The Gillard Government's carbon tax cash payments to families have failed to boost its popularity with one of its worst ever poll results coming on the same day Labor claimed victory in the Melbourne by-election.
In the latest Newspoll, published in News Ltd papers today, Labor's primary vote dropped three percentage points to 28 per cent - 2 points off its all-time low in May 2010 - and the first time in three months it has slipped below 30 per cent.
The coalition also went backwards - down two points to 46 per cent - while support for independents and the minor parties, apart from the Greens - who recorded 11 per cent - improved to 15 per cent.
After preferences, the coalition holds a 10 point election-thumping lead over Labor.
While extending his lead as preferred prime minister over Julia Gillard by four points - 40 per cent to 36 per cent - Opposition Leader Tony Abbott recorded his worst satisfaction rating of 30 per cent.
Despite this, if an election were held today, the coalition would sweep Labor from power with a commanding lead of 56 per cent to 44 per cent on two party-preferred terms.
The poll slump comes in the wake of a shower of cash handouts from the government to swathes of middle Australia as it moves to insulate families from rising costs associated with the carbon tax.
But the polls have remained virtually stagnant this year and any movement has been in the opposie direction to the one the government has been hoping for.
The latest result will set off a fresh round of leadership speculation, speculation that has barely died down since last week when chief government whip Joel Fitzgibbon, a Kevin Rudd supporter, told ABC television that if leaders stay unpopular for long enough ''they'll inevitably stop leading the party''.
Responding to critics who perceived his comments as an attempt to stir division on the Labor leadership , Mr Fitzgibbon said: ''Shock horror, a politician who calls it as he sees it. People aren't mugs - it's a historical fact that political leaders who poll badly long enough don't remain political leaders."
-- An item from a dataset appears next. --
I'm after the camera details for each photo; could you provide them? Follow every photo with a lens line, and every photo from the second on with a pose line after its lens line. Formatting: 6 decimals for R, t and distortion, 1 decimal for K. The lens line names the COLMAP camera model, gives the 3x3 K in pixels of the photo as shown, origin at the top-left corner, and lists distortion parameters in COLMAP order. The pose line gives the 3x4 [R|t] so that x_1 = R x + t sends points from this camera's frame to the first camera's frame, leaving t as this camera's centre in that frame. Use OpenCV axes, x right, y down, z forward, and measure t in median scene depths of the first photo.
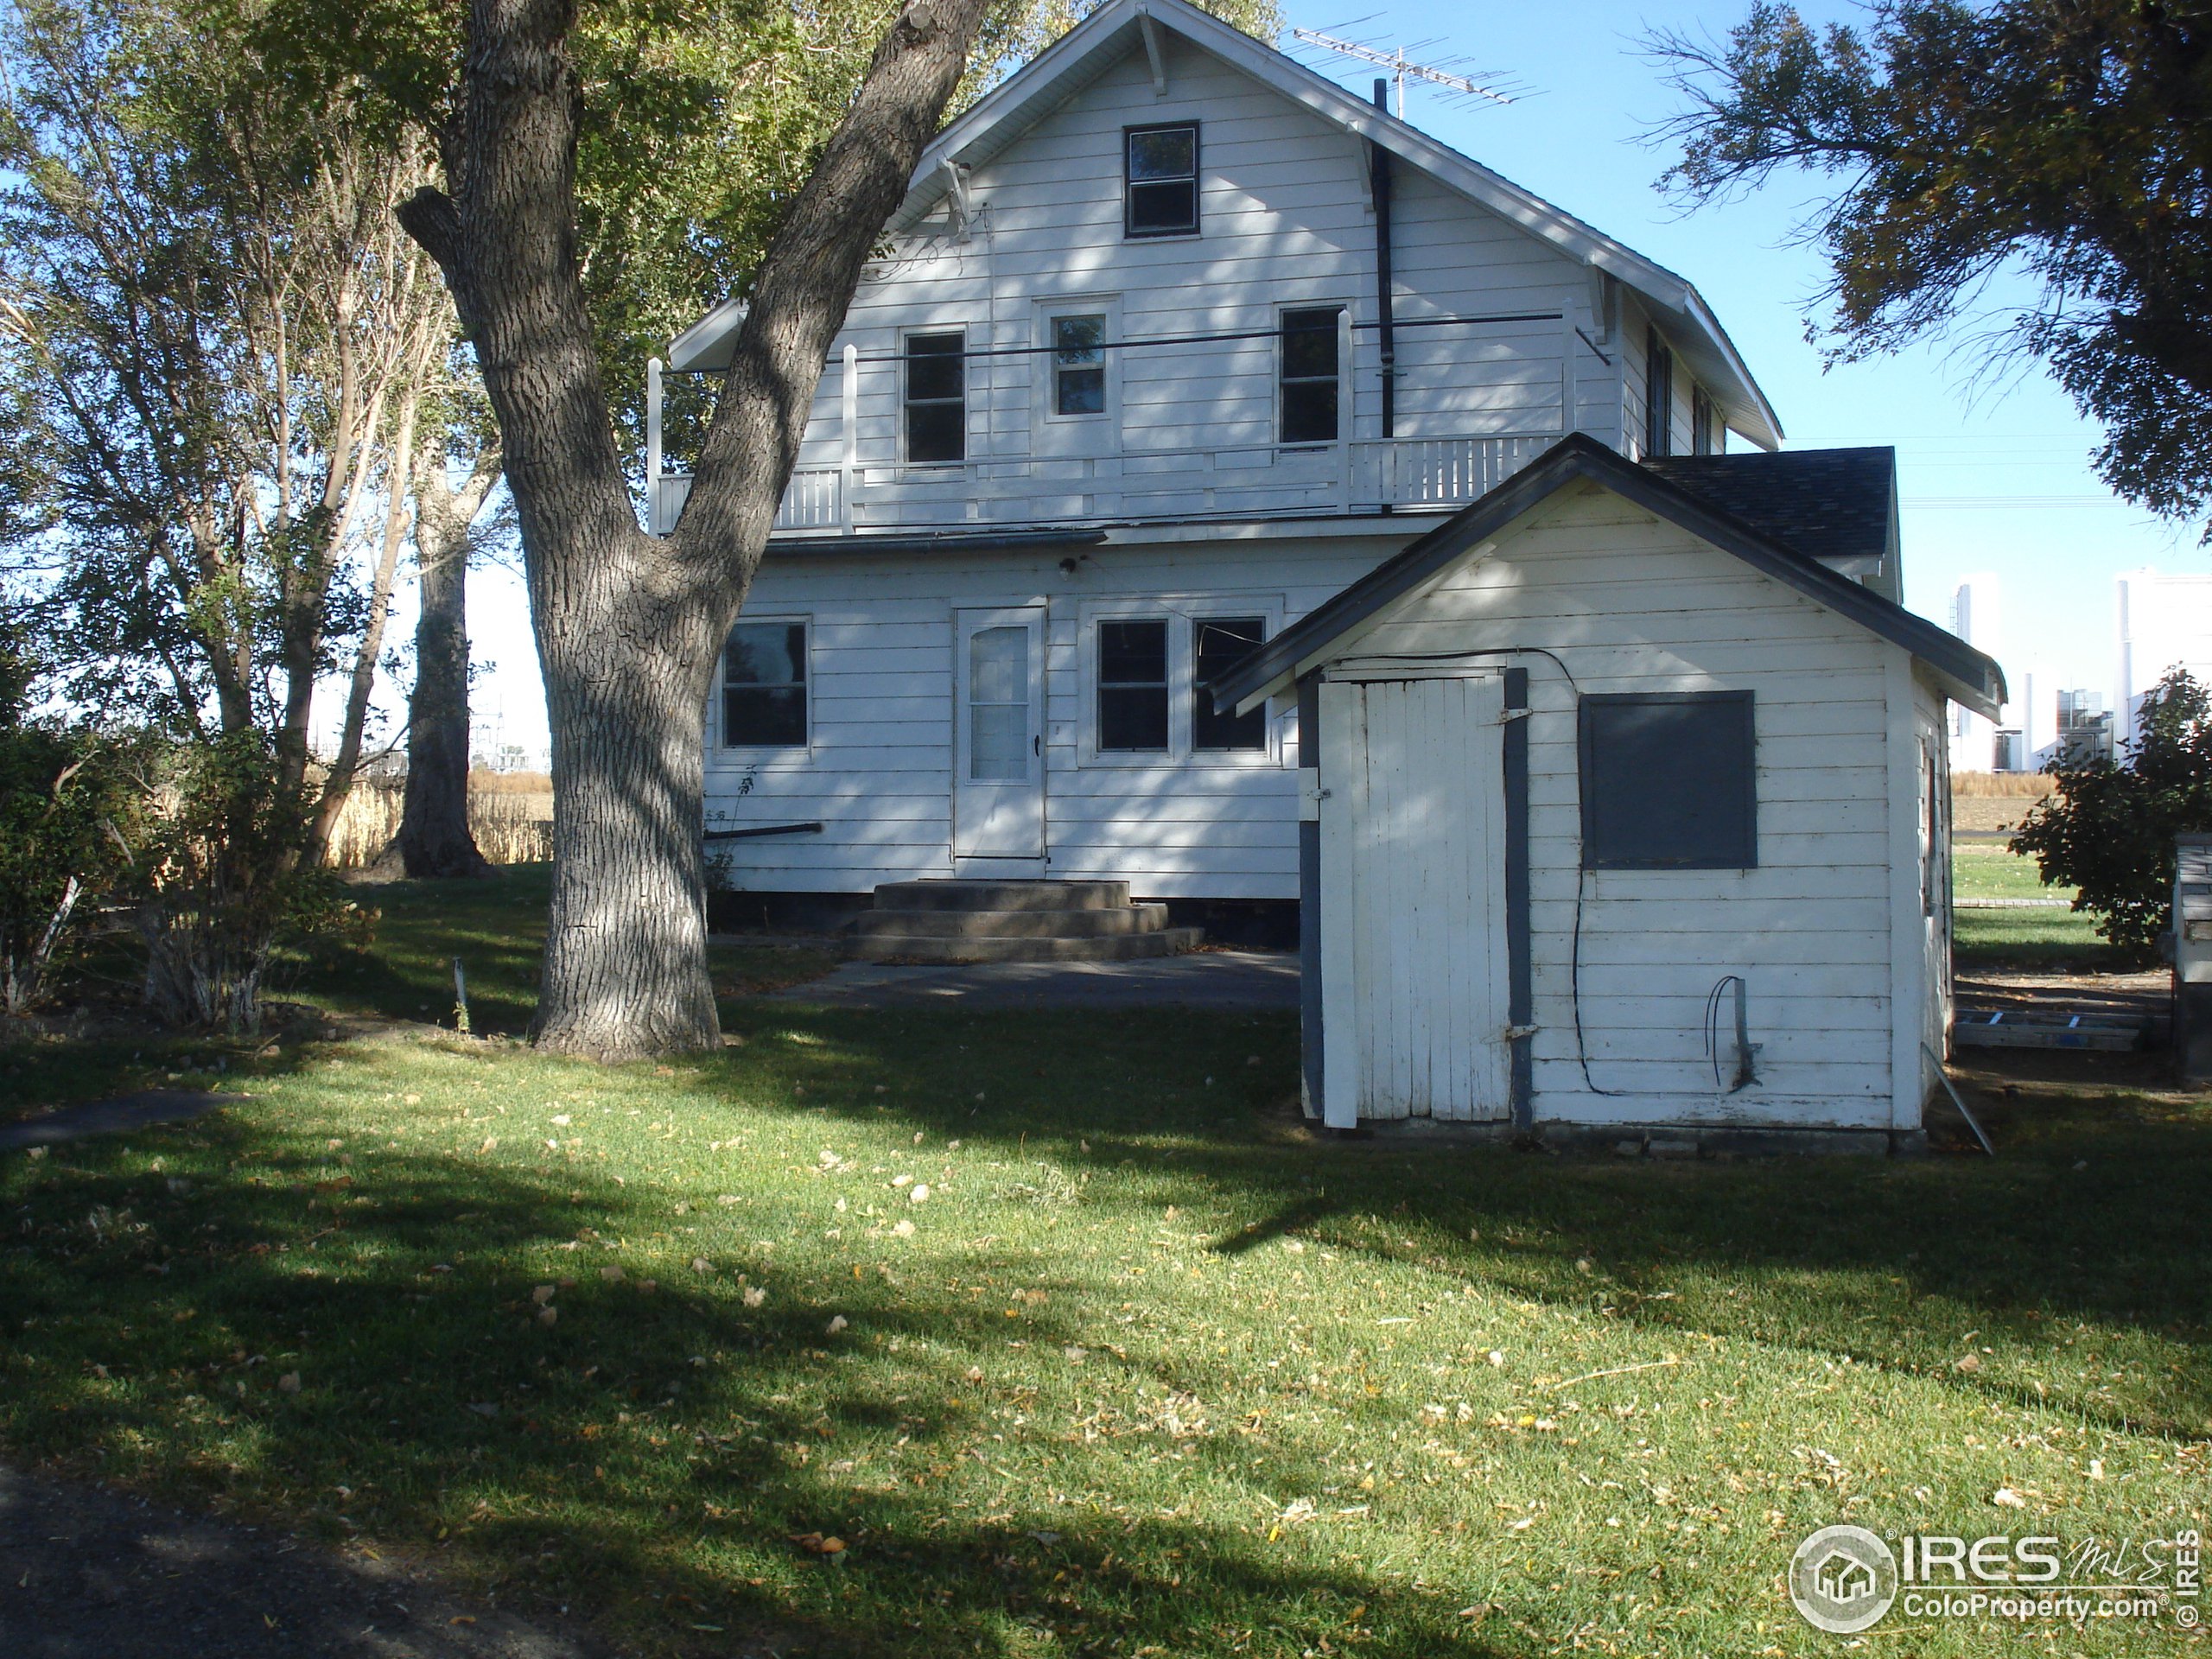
lens RADIAL K [[2585.7, 0, 1106.0], [0, 2585.7, 829.5], [0, 0, 1]] dist [-0.068493, 0.010479]
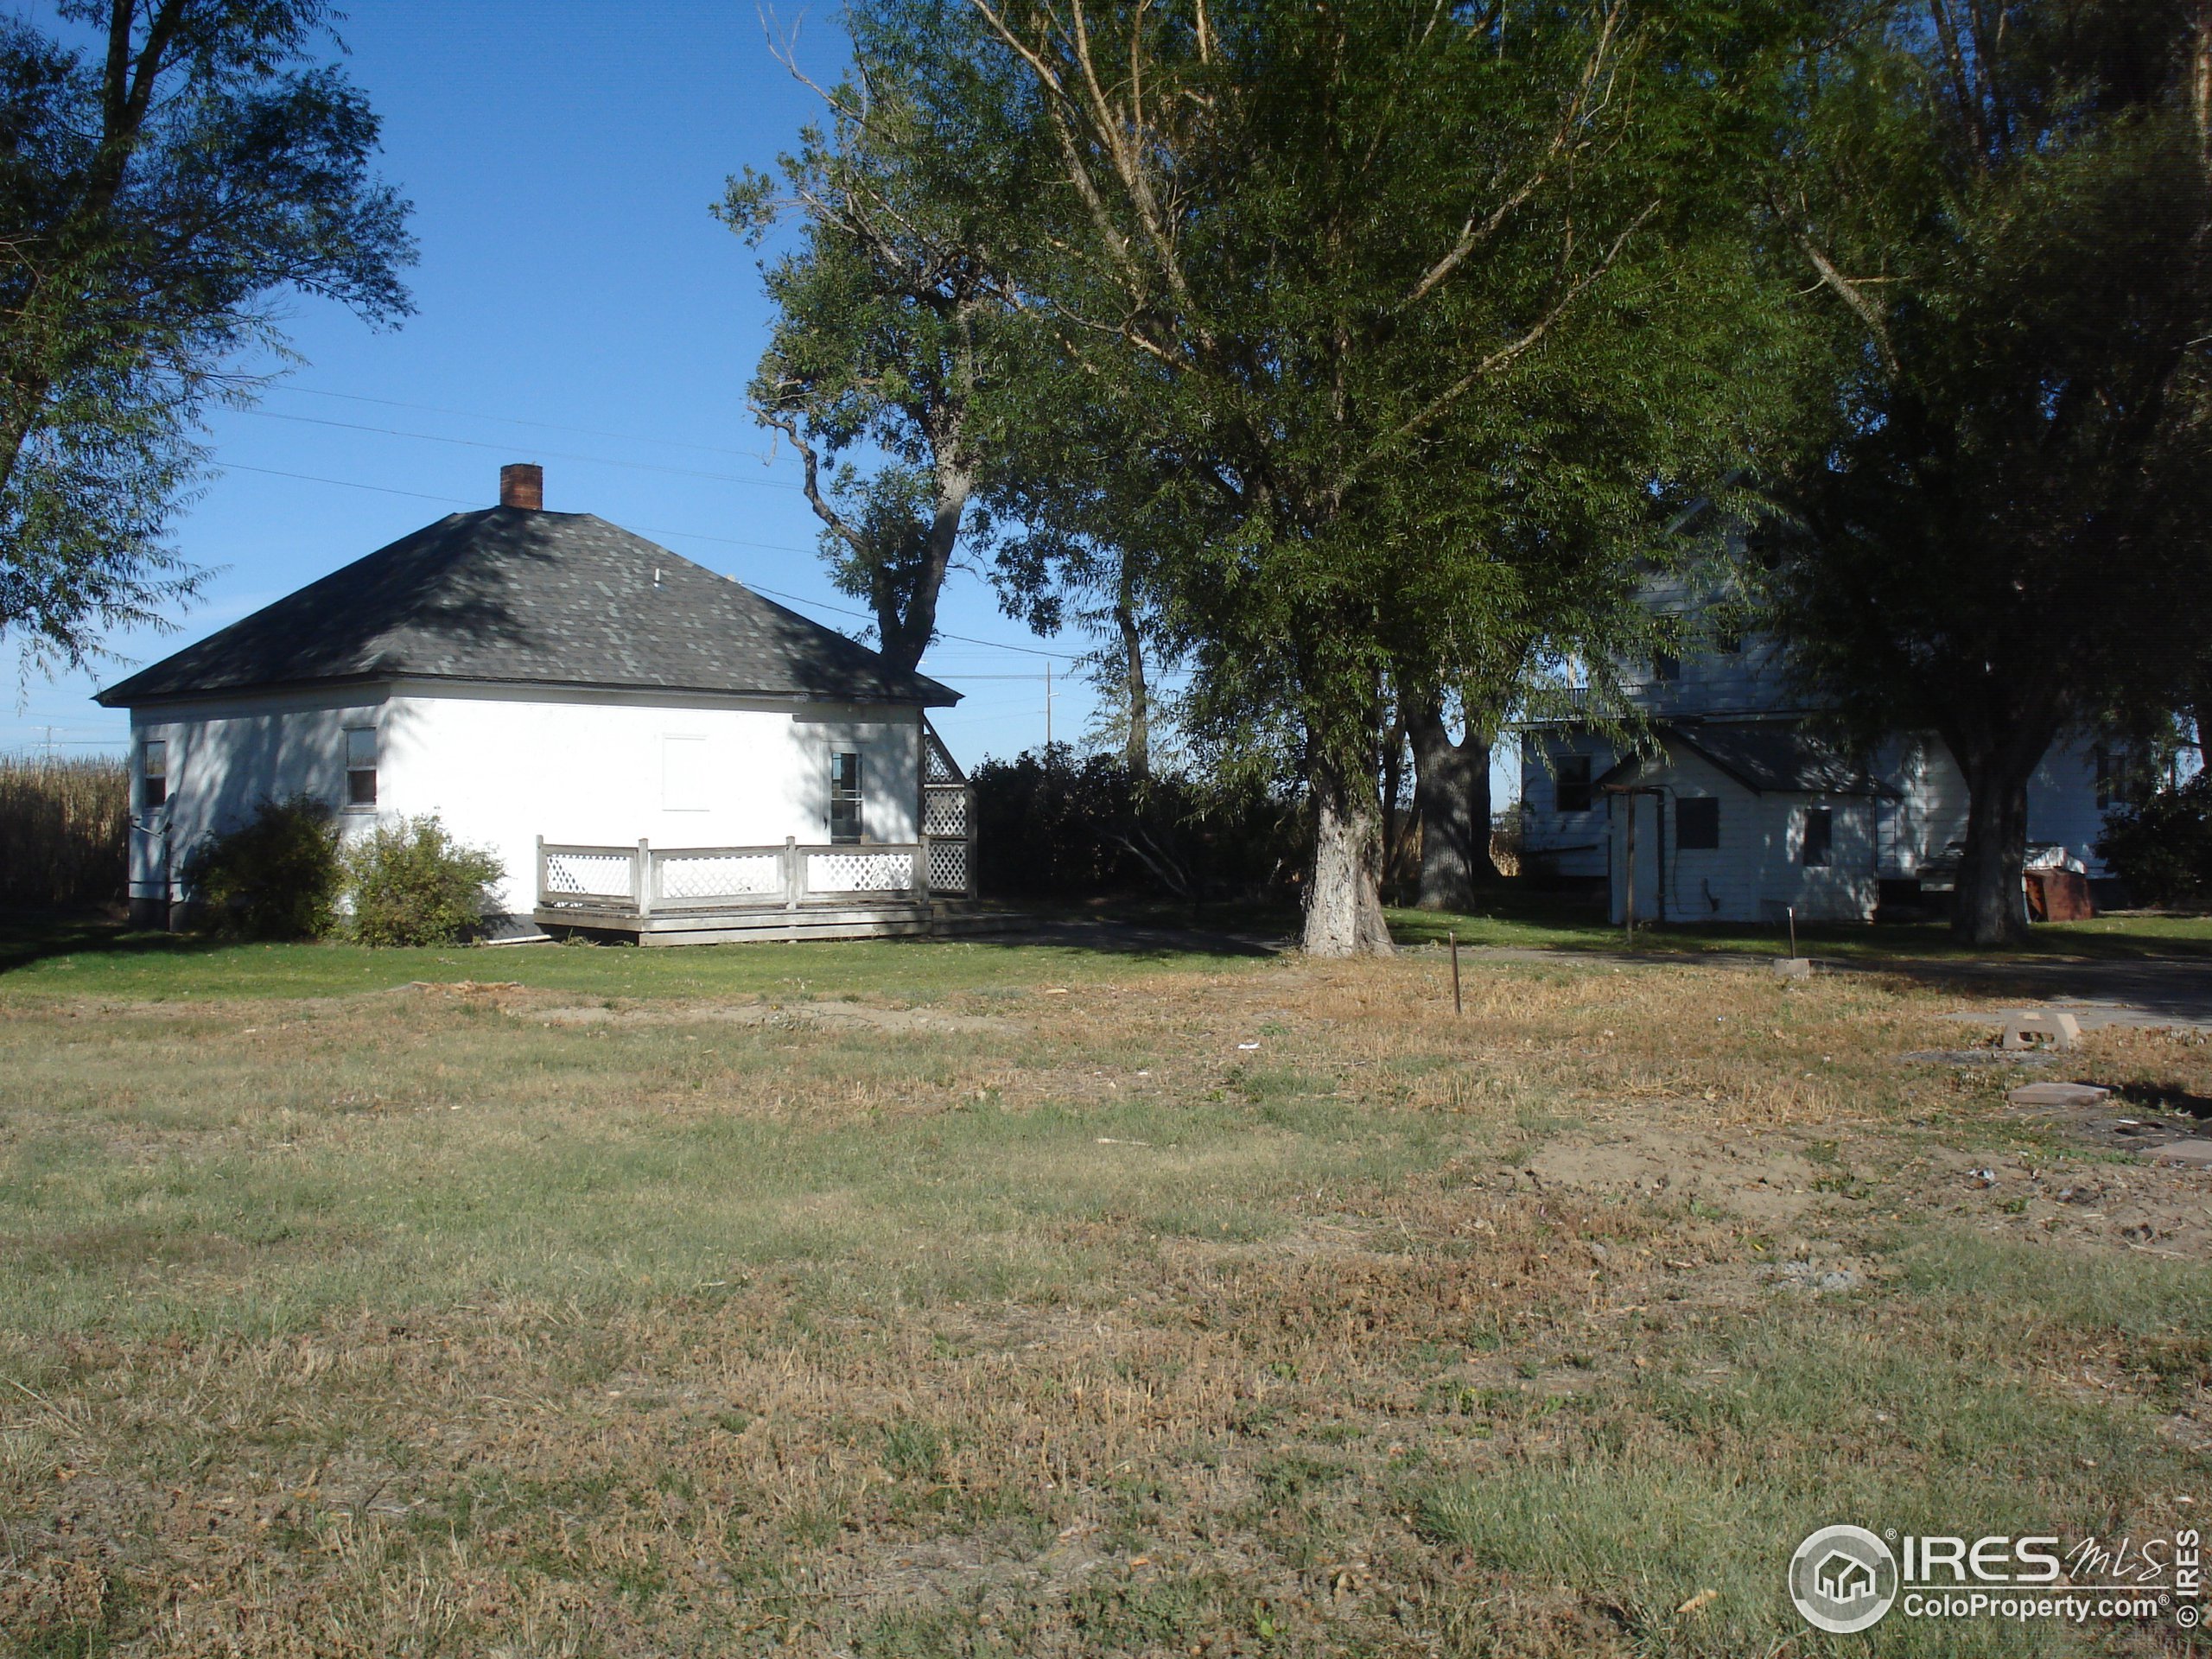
lens RADIAL K [[2585.7, 0, 1106.0], [0, 2585.7, 829.5], [0, 0, 1]] dist [-0.068493, 0.010479]
pose [[0.872727, -0.002771, -0.488201, 0.996641], [-0.000138, 0.999982, -0.005923, 0.007903], [0.488209, 0.005236, 0.872711, -1.953706]]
Trade Minister Craig Emerson said today the political impasse over asylum seekers was mainly to blame for Labor's slump in the polls.
''No-one gets a lot of marks for a parliament gridlocked, just as they don't in the United States when the place is gridlocked,'' Dr Emerson told Sky News.
The minister was referring to the last week in June when legislation legalising offshore processing of asylum seekers failed to clear parliament because of opposition from the coalition and the Greens.
Dr Emerson insisted the government was more concerned with ensuring the right policies for Australia's future were in place than its standing in the polls.
''When you have a reforming prime minister, you can go into situations where you are not doing well in the polls,'' he said, referring to the 62 per cent dissatisfied with Julia Gillard's performance.
Liberal frontbencher George Brandis was first out this morning to credit Mr Abbott's leadership for the Opposition's emphatic poll numbers, adding that the survey results had not changed much at all in 16 months.
''We're not shedding any tears over this poll this morning,'' he told Sky News.
Senator Brandis said Labor's fall from favour coincided with the government's decision to introduce the carbon tax.
''That's the point at which the government's popularity and respect for Julia Gillard fell off a cliff and it hasn't recovered since.''
Meanwhile, the Victorian Greens used social media to officially concede their loss in the Melbourne by-election.
Greens candidate Cathy Oke congratulated Labor's Jennifer Kanis on winning the seat this morning.
Labor won the seat by 51.4 per cent to the Greens's 48.6 per cent on a two-party preferred basis.